Was Gottfried gleich anfangs auffiel, das war die tiefe Verehrung, die die vier Pensionäre der Frau de la Chanterie bezeigten; sie schienen sich alle, selbst der Priester, trotz der erhabenen Position, die ihm sein Amt verlieh, in Gegenwart einer Königin zu befinden. Gottfried fiel auch die Mäßigkeit aller Tischgenossen auf. Jeder aß nur so viel, wie das Nahrungsbedürfnis erforderte. Frau de la Chanterie nahm, wie fast alle andern, nur einen einzigen Pfirsich und eine halbe Weintraube; aber sie sagte zu ihrem neuen Pensionär, er solle diese Zurückhaltung nicht nachahmen, und bot ihm nacheinander von jedem Gerichte an.
Durch diesen Beginn des Zusammenlebens wurde Gottfrieds Neugier aufs äußerste erregt.
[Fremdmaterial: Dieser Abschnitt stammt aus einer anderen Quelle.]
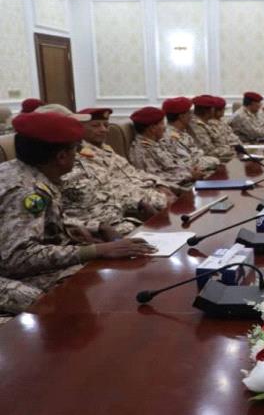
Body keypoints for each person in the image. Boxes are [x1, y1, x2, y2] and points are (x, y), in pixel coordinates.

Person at [0, 112, 155, 316]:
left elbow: (42, 224)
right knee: (67, 301)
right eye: (76, 149)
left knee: (98, 280)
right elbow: (17, 258)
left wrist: (89, 228)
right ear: (61, 157)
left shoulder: (21, 170)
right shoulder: (26, 192)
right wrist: (95, 250)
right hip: (9, 273)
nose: (79, 154)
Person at [61, 108, 171, 238]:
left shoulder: (106, 149)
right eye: (96, 126)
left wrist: (159, 183)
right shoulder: (76, 159)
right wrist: (140, 201)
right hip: (119, 211)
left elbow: (132, 172)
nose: (103, 130)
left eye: (106, 125)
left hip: (129, 204)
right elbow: (111, 189)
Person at [128, 106, 204, 186]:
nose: (165, 128)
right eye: (162, 123)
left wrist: (191, 169)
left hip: (184, 178)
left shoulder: (157, 143)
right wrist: (189, 175)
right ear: (152, 128)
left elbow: (173, 163)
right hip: (174, 187)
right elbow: (155, 178)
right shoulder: (143, 150)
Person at [162, 96, 220, 173]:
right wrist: (214, 161)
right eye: (189, 112)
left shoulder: (182, 132)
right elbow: (186, 164)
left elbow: (198, 154)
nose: (191, 115)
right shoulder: (171, 137)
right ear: (182, 116)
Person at [189, 95, 234, 162]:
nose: (214, 110)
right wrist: (230, 149)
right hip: (212, 160)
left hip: (221, 156)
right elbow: (209, 151)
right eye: (213, 108)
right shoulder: (196, 125)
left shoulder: (206, 122)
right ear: (208, 111)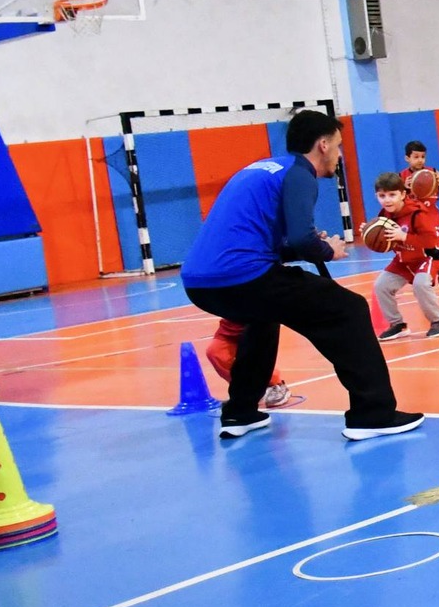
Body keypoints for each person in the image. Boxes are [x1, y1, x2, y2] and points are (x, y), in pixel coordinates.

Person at [179, 108, 420, 441]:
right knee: (348, 309)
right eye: (337, 145)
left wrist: (308, 246)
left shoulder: (263, 169)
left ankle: (240, 413)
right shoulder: (300, 174)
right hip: (243, 276)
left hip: (200, 282)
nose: (339, 155)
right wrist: (328, 250)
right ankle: (373, 414)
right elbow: (302, 240)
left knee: (262, 318)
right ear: (323, 144)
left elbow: (275, 244)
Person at [369, 173, 439, 341]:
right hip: (404, 259)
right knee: (381, 286)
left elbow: (431, 241)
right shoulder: (384, 214)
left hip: (427, 256)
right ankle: (397, 325)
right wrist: (369, 233)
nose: (387, 200)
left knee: (421, 284)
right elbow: (386, 242)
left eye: (392, 195)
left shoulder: (417, 213)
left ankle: (438, 322)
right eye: (382, 196)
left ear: (403, 194)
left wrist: (404, 236)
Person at [400, 141, 439, 287]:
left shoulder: (432, 172)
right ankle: (425, 276)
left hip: (431, 215)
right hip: (414, 217)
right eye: (416, 157)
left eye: (423, 157)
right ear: (407, 158)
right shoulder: (402, 177)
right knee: (418, 248)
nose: (420, 160)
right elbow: (396, 196)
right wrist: (404, 188)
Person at [205, 320, 295, 410]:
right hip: (231, 322)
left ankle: (276, 385)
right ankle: (245, 390)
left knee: (253, 353)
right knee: (215, 352)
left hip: (254, 321)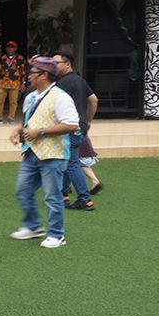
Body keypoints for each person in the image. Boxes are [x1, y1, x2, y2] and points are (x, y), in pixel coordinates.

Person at [9, 56, 79, 249]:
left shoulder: (61, 97)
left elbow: (72, 125)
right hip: (31, 152)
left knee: (52, 195)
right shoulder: (31, 96)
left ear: (44, 75)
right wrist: (18, 130)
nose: (29, 76)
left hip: (53, 155)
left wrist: (40, 132)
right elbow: (28, 122)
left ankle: (57, 234)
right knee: (22, 190)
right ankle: (33, 227)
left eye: (32, 73)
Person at [53, 50, 98, 212]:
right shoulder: (79, 80)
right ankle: (64, 195)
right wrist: (88, 121)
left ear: (67, 64)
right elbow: (93, 100)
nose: (53, 66)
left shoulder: (62, 84)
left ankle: (84, 200)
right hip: (80, 127)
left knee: (71, 164)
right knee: (65, 161)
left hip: (69, 128)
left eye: (56, 63)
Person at [0, 41, 26, 123]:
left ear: (16, 48)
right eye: (9, 47)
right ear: (6, 48)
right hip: (2, 83)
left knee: (13, 102)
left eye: (12, 47)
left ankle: (11, 118)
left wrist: (23, 84)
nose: (10, 49)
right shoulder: (2, 58)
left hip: (15, 83)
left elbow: (23, 72)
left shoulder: (20, 58)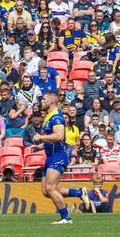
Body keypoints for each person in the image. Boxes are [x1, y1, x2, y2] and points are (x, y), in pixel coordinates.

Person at [36, 91, 74, 224]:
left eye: (44, 99)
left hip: (58, 156)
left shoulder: (57, 117)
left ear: (52, 101)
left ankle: (66, 217)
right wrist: (40, 146)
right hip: (50, 156)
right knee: (46, 191)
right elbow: (53, 139)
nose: (42, 102)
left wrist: (41, 137)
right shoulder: (48, 116)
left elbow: (59, 136)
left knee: (51, 188)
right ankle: (79, 193)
Als man nach dem Frühstück in den Salon zurückkehrte, ließ man ihn allein, und Frau de la Chanterie hielt in einer Fensternische eine kleine geheime Besprechung mit den vier Freunden ab, diese Konferenz währte ohne jede Erregung beinahe eine halbe Stunde. Man sprach mit leiser Stimme und wechselte Worte, die jeder wohlüberlegt zu haben schien. Von Zeit zu Zeit blätterten Herr Alain und Herr Joseph in einem Notizbuche.
»Gehen Sie in den Faubourg«, sagte Frau de la Chanterie zu Herrn Joseph, der sich entfernte.
Das war das erste Wort, das Gottfried verstehen konnte.
»Und Sie in das Viertel Saint-Marceau«, fuhr sie fort und wandte sich an Herrn Nikolaus. »Bearbeiten Sie den Faubourg Saint-Germain und versuchen Sie, dort das, was wir brauchen, zu finden ... fuhr sie, den Abbé de Vèze ansehend, fort, der sich sogleich entfernte.